# [WHAT IS BEING ASKED]
Begin the copy at the line containing "ENCUENTROS D" in the data below and end it at the line containing "Universidade onde Davi Lucca quer estudar nos", keeping each line exact and leaving out pictures.

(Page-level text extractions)
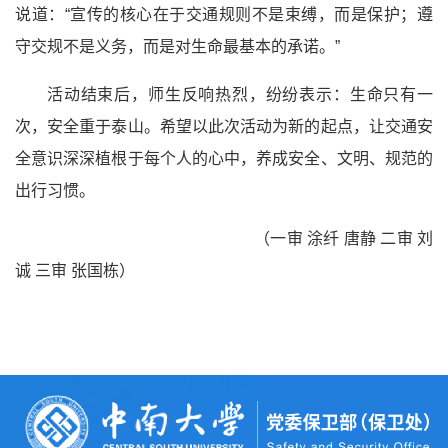
说道：“宣传的核心在于交通规则不是束缚，而是保护；遵
守交规不是义务，而是对生命最基本的承诺。”
活动结束后，师生反响热烈，纷纷表示：生命只有一
次，安全重于泰山。希望以此次活动为新的起点，让交通安
全意识深深植根于每个人的心中，养成安全、文明、规范的
出行习惯。
（一审 涂纤 唐静 二审 刘
诚 三审 张国栋）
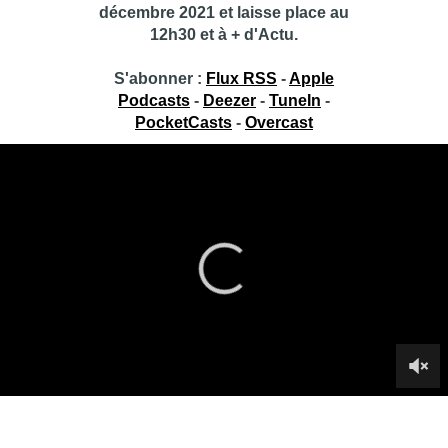
décembre 2021 et laisse place au
12h30 et à + d'Actu.
S'abonner :
Flux RSS
-
Apple
Podcasts
-
Deezer
-
TuneIn
-
PocketCasts
-
Overcast
Toujours + d’Actu
Toujours + d’Actu, c’est le concentré d’actualité de BX1+,
présenté de 12h00 à 14h00 par Fabrice Grosfilley.
Au programme de ce vendredi :
– L’édito :
Négociations au fédéral : ce feuilleton interminable
– L’invitée politique : Françoise De Smedt, cheffe de groupe
PTB au Parlement bruxellois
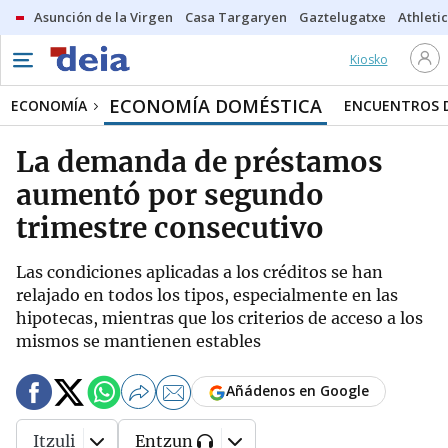
Asunción de la Virgen
Casa Targaryen
Gaztelugatxe
Athletic
Kiosko
ECONOMÍA DOMÉSTICA
ECONOMÍA
ENCUENTROS D
La demanda de préstamos
aumentó por segundo
trimestre consecutivo
Las condiciones aplicadas a los créditos se han
relajado en todos los tipos, especialmente en las
hipotecas, mientras que los criterios de acceso a los
mismos se mantienen estables
Añádenos en Google
Itzuli
Entzun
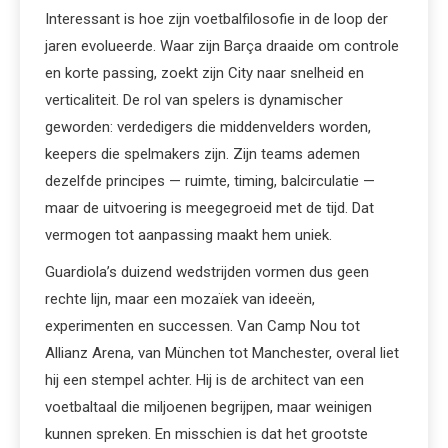
Interessant is hoe zijn voetbalfilosofie in de loop der
jaren evolueerde. Waar zijn Barça draaide om controle
en korte passing, zoekt zijn City naar snelheid en
verticaliteit. De rol van spelers is dynamischer
geworden: verdedigers die middenvelders worden,
keepers die spelmakers zijn. Zijn teams ademen
dezelfde principes — ruimte, timing, balcirculatie —
maar de uitvoering is meegegroeid met de tijd. Dat
vermogen tot aanpassing maakt hem uniek.
Guardiola’s duizend wedstrijden vormen dus geen
rechte lijn, maar een mozaïek van ideeën,
experimenten en successen. Van Camp Nou tot
Allianz Arena, van München tot Manchester, overal liet
hij een stempel achter. Hij is de architect van een
voetbaltaal die miljoenen begrijpen, maar weinigen
kunnen spreken. En misschien is dat het grootste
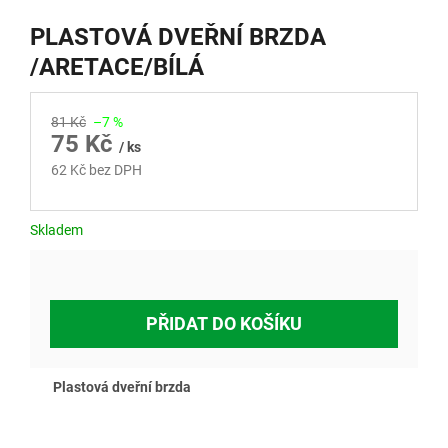
PLASTOVÁ DVEŘNÍ BRZDA
/ARETACE/BÍLÁ
81 Kč
–7 %
75 Kč
/ ks
62 Kč bez DPH
Měrná
cena:
Skladem
PŘIDAT DO KOŠÍKU
Plastová dveřní brzda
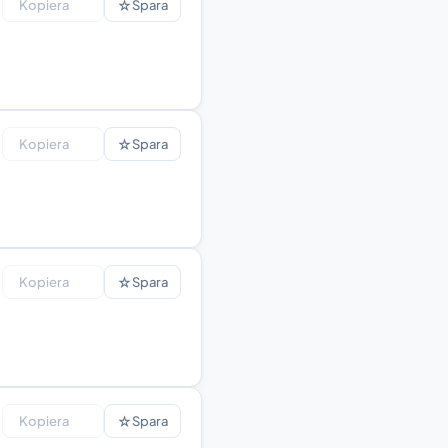
☆
Kopiera
Spara
☆
Kopiera
Spara
☆
Kopiera
Spara
☆
Kopiera
Spara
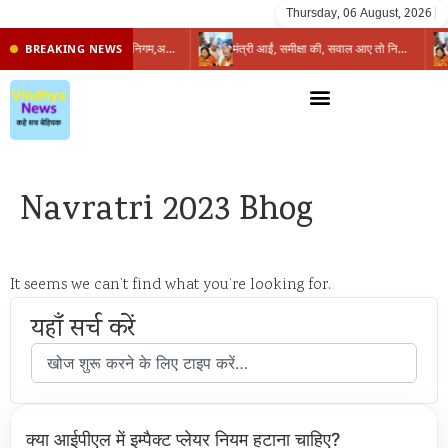
Thursday, 06 August, 2026
|
प्रभारी मंत्री के निशाने पर नगर निगम,अफसरों को 10 दिन का अल्टीमेटम,नहीं होगी कार्रवाई, महापौर-आयुक्त के बीच सौहार्दहीनता पर मंत्री ने उठाए सवाल
मंत्री आईं, समीक्षा की, सवाल आए तो निकल गईं – खाली जयंत चौंकीं पर नहीं दिया जवाब
BREAKING NEWS
Navratri 2023 Bhog
It seems we can’t find what you’re looking for.
यहाँ सर्च करें
क्या आईपीएल में इम्पैक्ट प्लेयर नियम हटाना चाहिए?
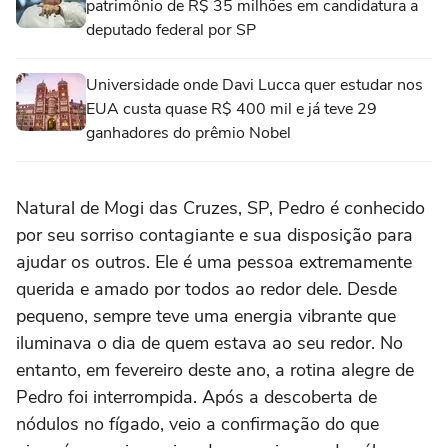
patrimônio de R$ 35 milhões em candidatura a
deputado federal por SP
Universidade onde Davi Lucca quer estudar nos
EUA custa quase R$ 400 mil e já teve 29
ganhadores do prêmio Nobel
Natural de Mogi das Cruzes, SP, Pedro é conhecido
por seu sorriso contagiante e sua disposição para
ajudar os outros. Ele é uma pessoa extremamente
querida e amado por todos ao redor dele. Desde
pequeno, sempre teve uma energia vibrante que
iluminava o dia de quem estava ao seu redor. No
entanto, em fevereiro deste ano, a rotina alegre de
Pedro foi interrompida. Após a descoberta de
nódulos no fígado, veio a confirmação do que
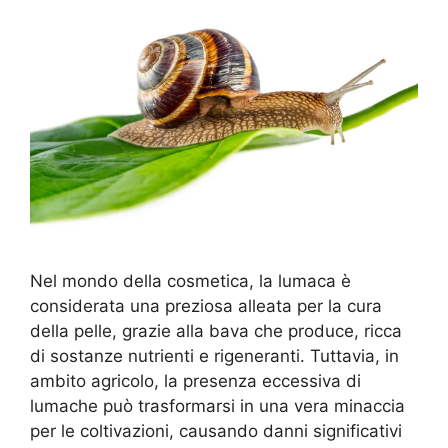
Nel mondo della cosmetica, la lumaca è
considerata una preziosa alleata per la cura
della pelle, grazie alla bava che produce, ricca
di sostanze nutrienti e rigeneranti. Tuttavia, in
ambito agricolo, la presenza eccessiva di
lumache può trasformarsi in una vera minaccia
per le coltivazioni, causando danni significativi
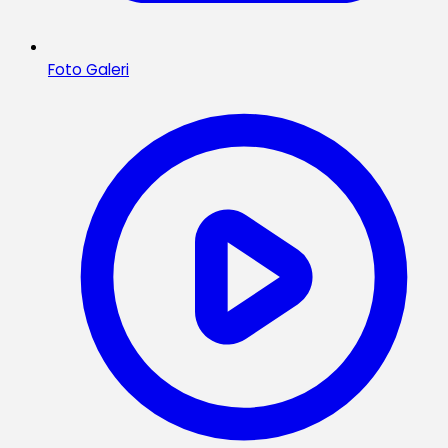
Foto Galeri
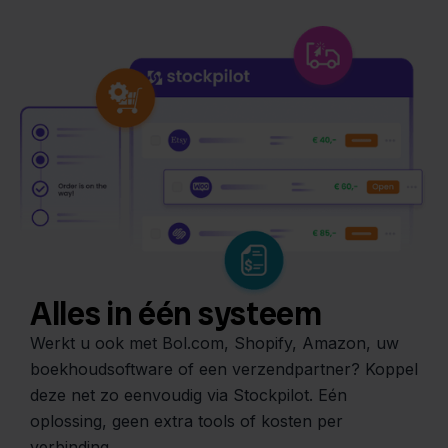
Alles in één systeem
Werkt u ook met Bol.com, Shopify, Amazon, uw
boekhoudsoftware of een verzendpartner? Koppel
deze net zo eenvoudig via Stockpilot. Eén
oplossing, geen extra tools of kosten per
verbinding.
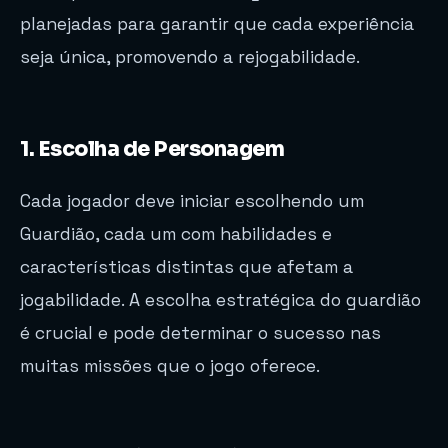
planejadas para garantir que cada experiência
seja única, promovendo a rejogabilidade.
1. Escolha de Personagem
Cada jogador deve iniciar escolhendo um
Guardião, cada um com habilidades e
características distintas que afetam a
jogabilidade. A escolha estratégica do guardião
é crucial e pode determinar o sucesso nas
muitas missões que o jogo oferece.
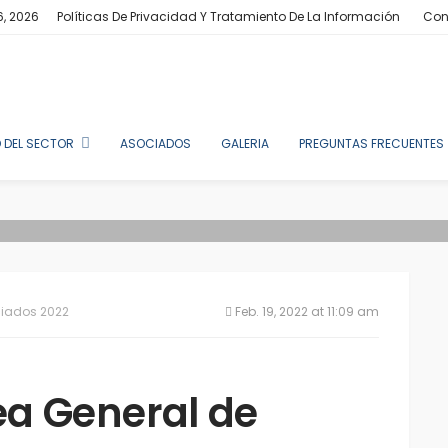
6, 2026
Políticas De Privacidad Y Tratamiento De La Información
Con
 DEL SECTOR
ASOCIADOS
GALERIA
PREGUNTAS FRECUENTES
ciados 2022
Feb. 19, 2022 at 11:09 am
a General de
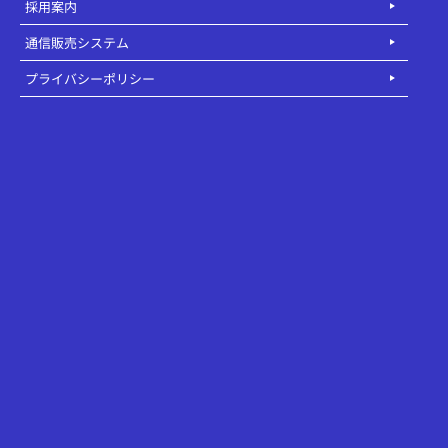
採用案内
通信販売システム
プライバシーポリシー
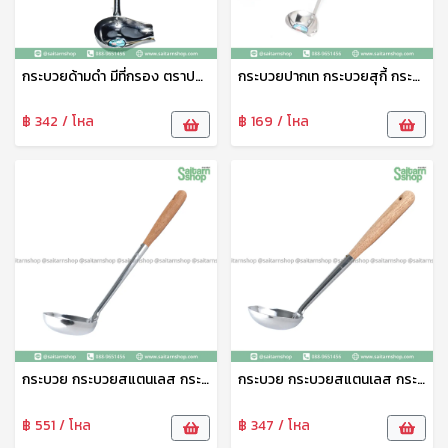
กระบวยด้ามดำ มีที่กรอง ตราปลาคู่ กระบวยแยกน้ำมัน
กระบวยปากเท กระบวยสุกี้ กระชอนสุกี้ กระบวยสแตนเลส ขนาดเล็ก ด้ามดำ 107/1 ปลาคู่
฿ 342 / โหล
฿ 169 / โหล
กระบวย กระบวยสแตนเลส กระบวยตักน้ำซุป กระบวยด้ามไม้ยาว 4 นิ้ว 101-4 ตราปลาคู่
กระบวย กระบวยสแตนเลส กระบวยตักน้ำซุป กระบวยด้ามไม้ยาว 3 นิ้ว 101-3 ตราปลาคู่
฿ 551 / โหล
฿ 347 / โหล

# [EXERCISE ANSWER]
ENCUENTROS D
La demanda de préstamos
aumentó por segundo
trimestre consecutivo
Las condiciones aplicadas a los créditos se han
relajado en todos los tipos, especialmente en las
hipotecas, mientras que los criterios de acceso a los
mismos se mantienen estables
Añádenos en Google
Itzuli
Entzun
Interessant is hoe zijn voetbalfilosofie in de loop der
jaren evolueerde. Waar zijn Barça draaide om controle
en korte passing, zoekt zijn City naar snelheid en
verticaliteit. De rol van spelers is dynamischer
geworden: verdedigers die middenvelders worden,
keepers die spelmakers zijn. Zijn teams ademen
dezelfde principes — ruimte, timing, balcirculatie —
maar de uitvoering is meegegroeid met de tijd. Dat
vermogen tot aanpassing maakt hem uniek.
Guardiola’s duizend wedstrijden vormen dus geen
rechte lijn, maar een mozaïek van ideeën,
experimenten en successen. Van Camp Nou tot
Allianz Arena, van München tot Manchester, overal liet
hij een stempel achter. Hij is de architect van een
voetbaltaal die miljoenen begrijpen, maar weinigen
kunnen spreken. En misschien is dat het grootste
PLASTOVÁ DVEŘNÍ BRZDA
/ARETACE/BÍLÁ
81 Kč
–7 %
75 Kč
/ ks
62 Kč bez DPH
Měrná
cena:
Skladem
PŘIDAT DO KOŠÍKU
Plastová dveřní brzda
☆
Kopiera
Spara
☆
Kopiera
Spara
☆
Kopiera
Spara
☆
Kopiera
Spara
Thursday, 06 August, 2026
|
प्रभारी मंत्री के निशाने पर नगर निगम,अफसरों को 10 दिन का अल्टीमेटम,नहीं होगी कार्रवाई, महापौर-आयुक्त के बीच सौहार्दहीनता पर मंत्री ने उठाए सवाल
मंत्री आईं, समीक्षा की, सवाल आए तो निकल गईं – खाली जयंत चौंकीं पर नहीं दिया जवाब
BREAKING NEWS
Navratri 2023 Bhog
It seems we can’t find what you’re looking for.
यहाँ सर्च करें
क्या आईपीएल में इम्पैक्ट प्लेयर नियम हटाना चाहिए?
patrimônio de R$ 35 milhões em candidatura a
deputado federal por SP
Universidade onde Davi Lucca quer estudar nos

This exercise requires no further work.